Overly specific without caveats."87.3% effective," "exactly 750mg twice daily." Real medical information carries ranges and individual variation. False precision is a tell.
Internal contradictions.It says avoid a drug, then later calls it safe. Ungrounded text loses consistency. Ask the same question more than once.
Fabricated citations.Articles never published, authors who did not write them, studies with invented data. Check PubMed or Google Scholar; confirm the source exists and says what it claims.
Sounds too perfect and complete.Real medicine has gaps and controversies. Ask "what is controversial here?" or "what don't we know?"
Cannot explain its reasoning.Ask "why?" A good answer walks the logic; a hallucination cannot, or the logic does not follow.
Novel combinations of real things.A real drug joined to a fabricated indication. Example: "Metformin is FDA-approved for migraines." Each piece is real; the connection is false. Verify the relationship, not just the parts.

Verify before you trust

Source check: are sources specific (journal, year, authors)? Can you find them? Do they say what the AI claims? Cross-reference: Mayo Clinic, NIH/MedlinePlus, CDC, specialty-society sites; do reliable sources agree? Consistency: ask the same question again; any contradictions? Uncertainty: "what are you uncertain about?" Logic: "explain your reasoning," and check that it holds.

The "I don't know" test

Ask questions with progressively less information available remotely. A trustworthy system grows more uncertain as you climb:

"What is hypertension?" confident, accurate.
"Treatment guidelines for stage 2 hypertension?" confident, with sources.
"How should it differ for an 80-year-old with multiple conditions?" some uncertainty, acknowledges individual variation.
"What is the optimal target for my situation?" should defer: needs your full history and a physician.
"Do I have hypertension?" should refuse: cannot diagnose without measuring you.

If it answers the last two with confidence, it is hallucinating.

Three dangerous real-world patterns

Diagnosed from a photo

"What is this mole?" met with confident "benign, harmless, try vitamin E oil." It was melanoma; the delay let it progress.

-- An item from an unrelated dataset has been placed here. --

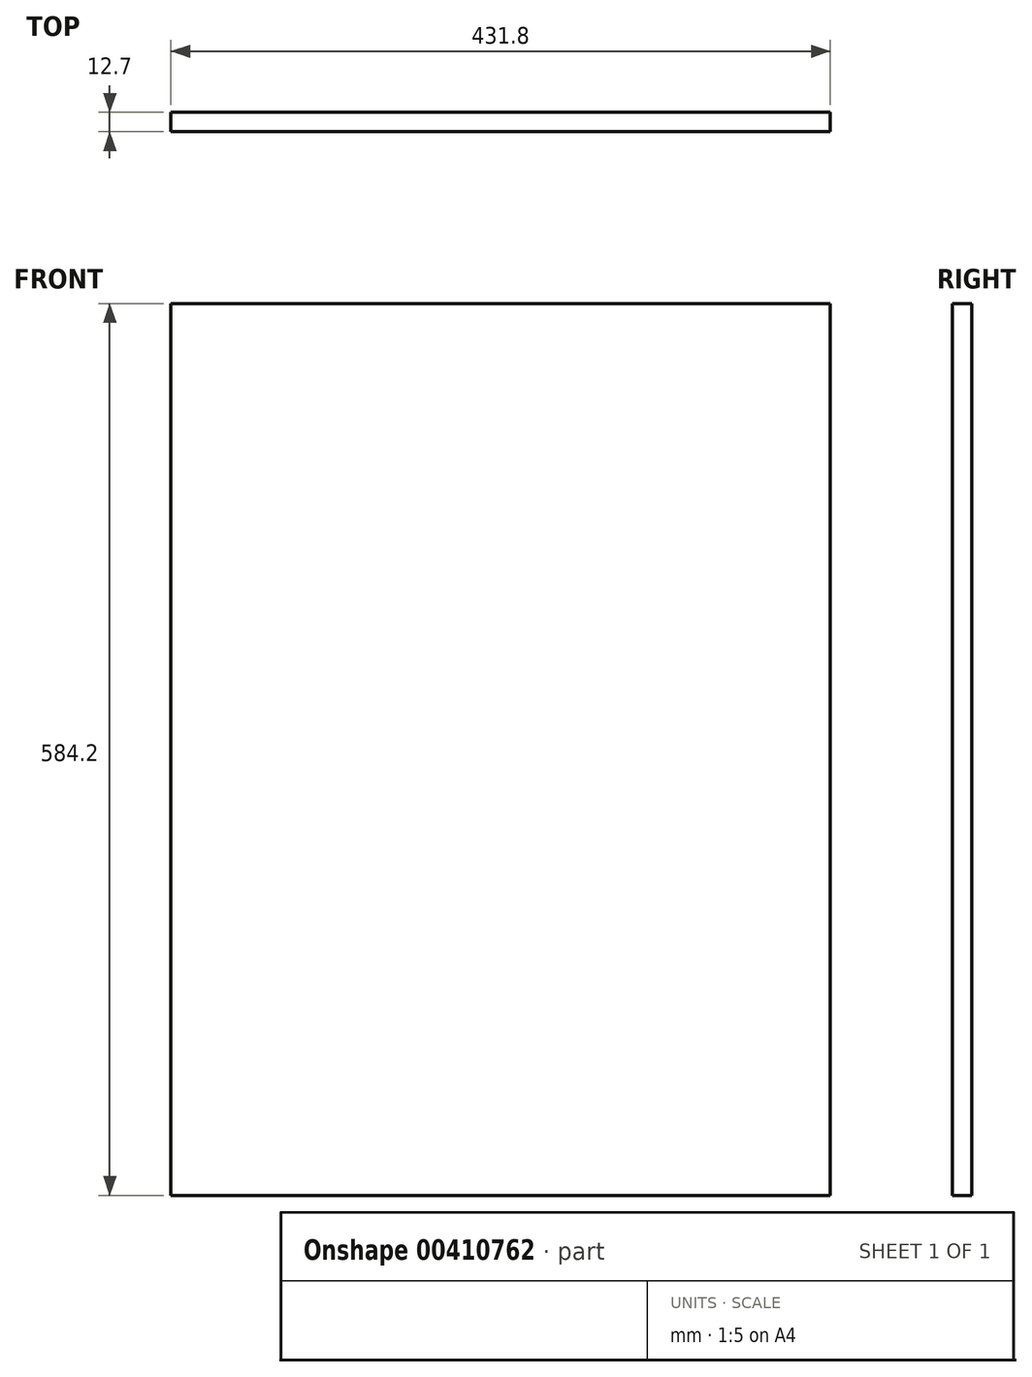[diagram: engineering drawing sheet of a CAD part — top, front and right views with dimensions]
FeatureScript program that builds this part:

An AI cannot judge texture, thickness, or borders, and there was no uncertainty about a visual diagnosis it could not actually make.

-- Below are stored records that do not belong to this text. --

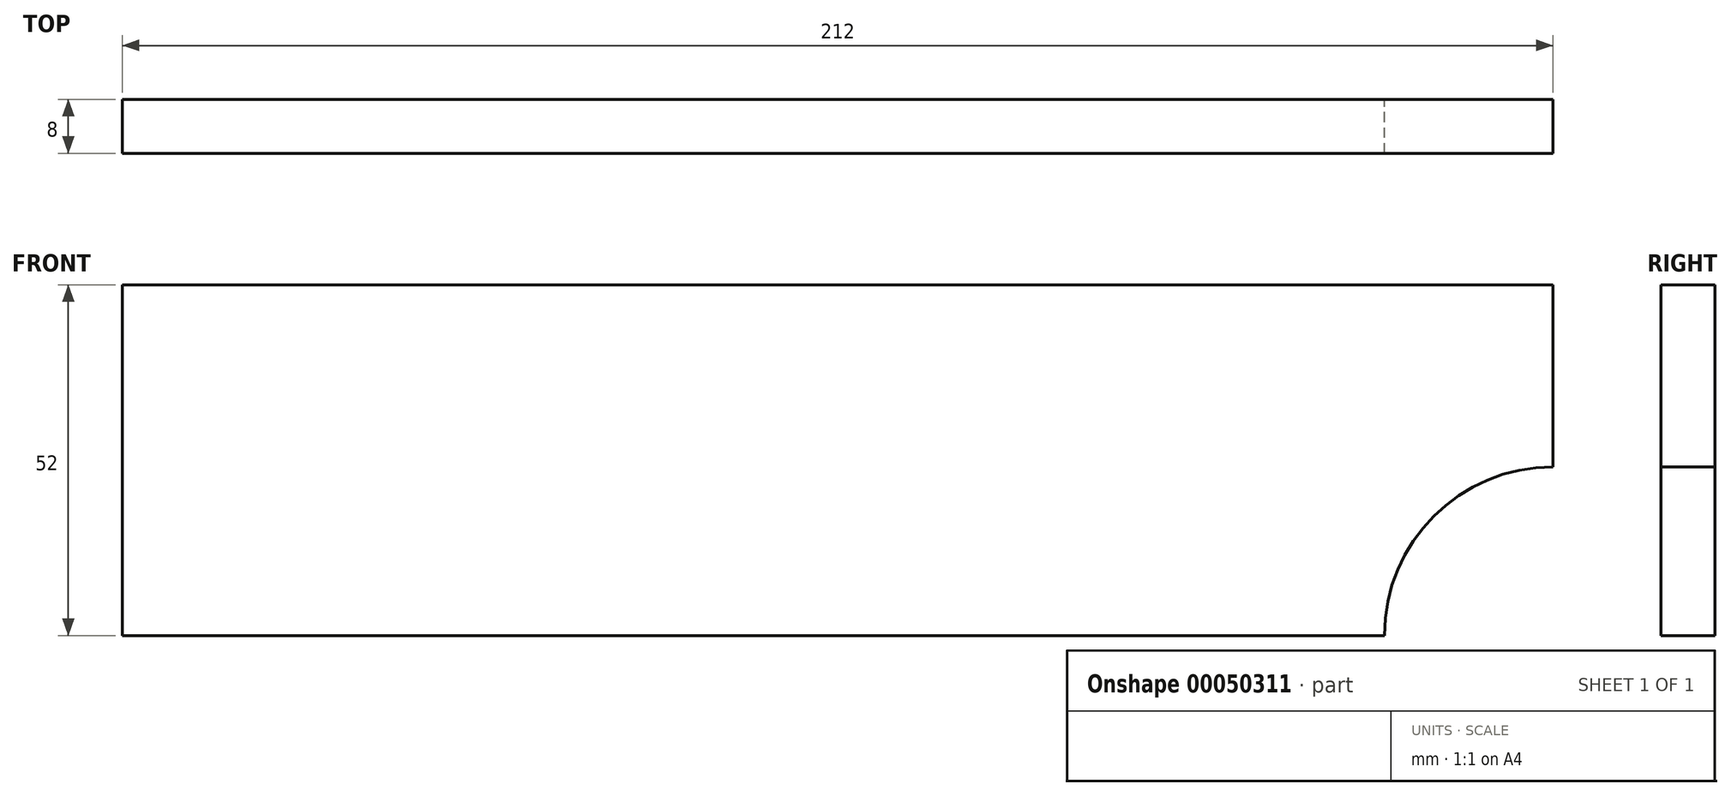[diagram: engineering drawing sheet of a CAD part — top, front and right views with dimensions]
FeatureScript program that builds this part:
annotation { "Feature Type Name" : "Feature", "Feature Type Description" : "" }
export const myFeature = defineFeature(function(context is Context, id is Id, definition is map)
    precondition{}
    {
        {
            var Q0;
            Q0=qCreatedBy(makeId("Front.planeOp"),FACE);
            var sketch = newSketch(context, id + "F0", { "sketchPlane" : qUnion([Q0])});
            skLineSegment(sketch, "E0.bottom", {"start": v(0, 0) * mm, "end": v(-212, 0) * mm});
            skLineSegment(sketch, "E0.top", {"start": v(-25, -52) * mm, "end": v(-212, -52) * mm});
            skLineSegment(sketch, "E0.left", {"start": v(0, 0) * mm, "end": v(0, -27) * mm});
            skLineSegment(sketch, "E0.right", {"start": v(-212, 0) * mm, "end": v(-212, -52) * mm});
            skArc(sketch, "E1", {"start": v(0, -27) * mm, "mid": v(-17.68, -34.32) * mm, "end": v(-25, -52) * mm});
            skPoint(sketch, "E2", {"position": v(0, -27) * mm});
            skPoint(sketch, "E3", {"position": v(-25, -52) * mm});
            skSolve(sketch);
        }
        {
            var Q0;
            Q0=qSketchRegion(id+"F0",true);
            extrude(context, id + "F1", {"entities" : qUnion([Q0]), "depth" : 8 * mm});
        }
    });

Fabricated drug interaction

"Can I take warfarin with ibuprofen?" answered with a confident "a 2018 JAMA study by Chen et al found it safe, risk only 2 to 3%." No such study exists, and the combination meaningfully raises bleeding risk. A precise citation and a precise percentage were both invented to support dangerous advice.

Pediatric dosing error

"How much amoxicillin for my 2-year-old?" answered with "500mg three times daily." That is an adult dose; pediatric dosing is weight-based. It never asked the child's weight.

Reduce the risk

Prefer AI built on a validated knowledge base, content-controlled tools limited to verified medical sources that can say "I do not know" when a question falls outside them (this is the idea behind TheDude, built on StatPearls). Ask the five essential questions. Verify before trusting, cross-reference, and be suspicious of perfection.

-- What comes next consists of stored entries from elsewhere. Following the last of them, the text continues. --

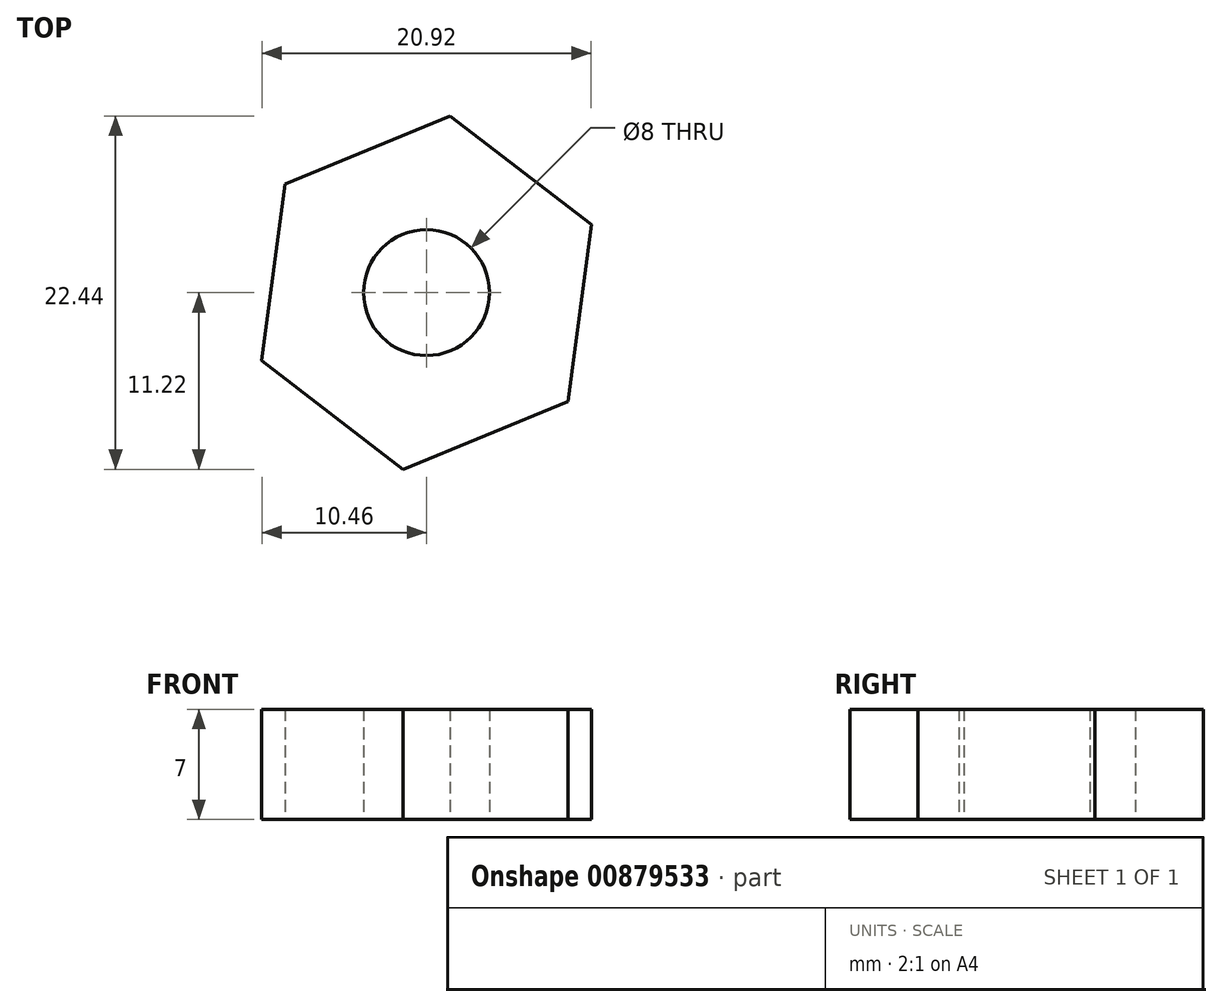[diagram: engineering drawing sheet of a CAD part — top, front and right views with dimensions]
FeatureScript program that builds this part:
annotation { "Feature Type Name" : "Feature", "Feature Type Description" : "" }
export const myFeature = defineFeature(function(context is Context, id is Id, definition is map)
    precondition{}
    {
        {
            var Q0;
            Q0=qCreatedBy(makeId("Top.planeOp"),FACE);
            var sketch = newSketch(context, id + "F0", { "sketchPlane" : qUnion([Q0])});
            skCircle(sketch, "E0.cCircle", {"center": v(0, 0) * mm, "radius": 9.8 * mm, "construction": true});
            skLineSegment(sketch, "E0.0", {"start": v(1.5, 11.22) * mm, "end": v(10.46, 4.32) * mm});
            skLineSegment(sketch, "E0.1", {"start": v(10.46, 4.32) * mm, "end": v(8.97, -6.9) * mm});
            skLineSegment(sketch, "E0.2", {"start": v(8.97, -6.9) * mm, "end": v(-1.5, -11.22) * mm});
            skLineSegment(sketch, "E0.3", {"start": v(-1.5, -11.22) * mm, "end": v(-10.46, -4.32) * mm});
            skLineSegment(sketch, "E0.4", {"start": v(-10.46, -4.32) * mm, "end": v(-8.97, 6.9) * mm});
            skLineSegment(sketch, "E0.5", {"start": v(-8.97, 6.9) * mm, "end": v(1.5, 11.22) * mm});
            skPoint(sketch, "E0.0.midPoint", {"position": v(5.98, 7.77) * mm});
            skCircle(sketch, "E1", {"center": v(0, 0) * mm, "radius": 4 * mm});
            skSolve(sketch);
        }
        {
            var Q0;
            Q0=makeQuery(id+"F0.imprint","IMPRINT",FACE,{"disambiguationData":[TD([[makeQuery(id+"F0.imprint","IMPRINT",EDGE,{"derivedFrom":sQuery(id+"F0.wireOp",EDGE,"E0.0")}),-1.0]])]});
            extrude(context, id + "F1", {"entities" : qUnion([Q0]), "depth" : 7 * mm, "offsetDistance" : 25 * mm});
        }
    });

If you suspect a hallucination

Stop following the advice. Do not act on it. If it concerns a current medical situation, call your doctor; if it is an emergency, call 911 regardless of what the AI said. Then verify any citations and cross-check reputable sources.

More likely accurate

Specific, verifiable sources
Acknowledges uncertainty
Says "I do not know" when apt
Consistent across queries
Citations exist and match
Refers you to a physician for diagnosis

Possible hallucination

Vague sourcing
Never uncertain
Never says "I do not know"
Contradicts itself
Fabricated citations
Too perfect, cannot explain itself

Confident is not correct. Three or more red flags: high risk, do not act without verifying.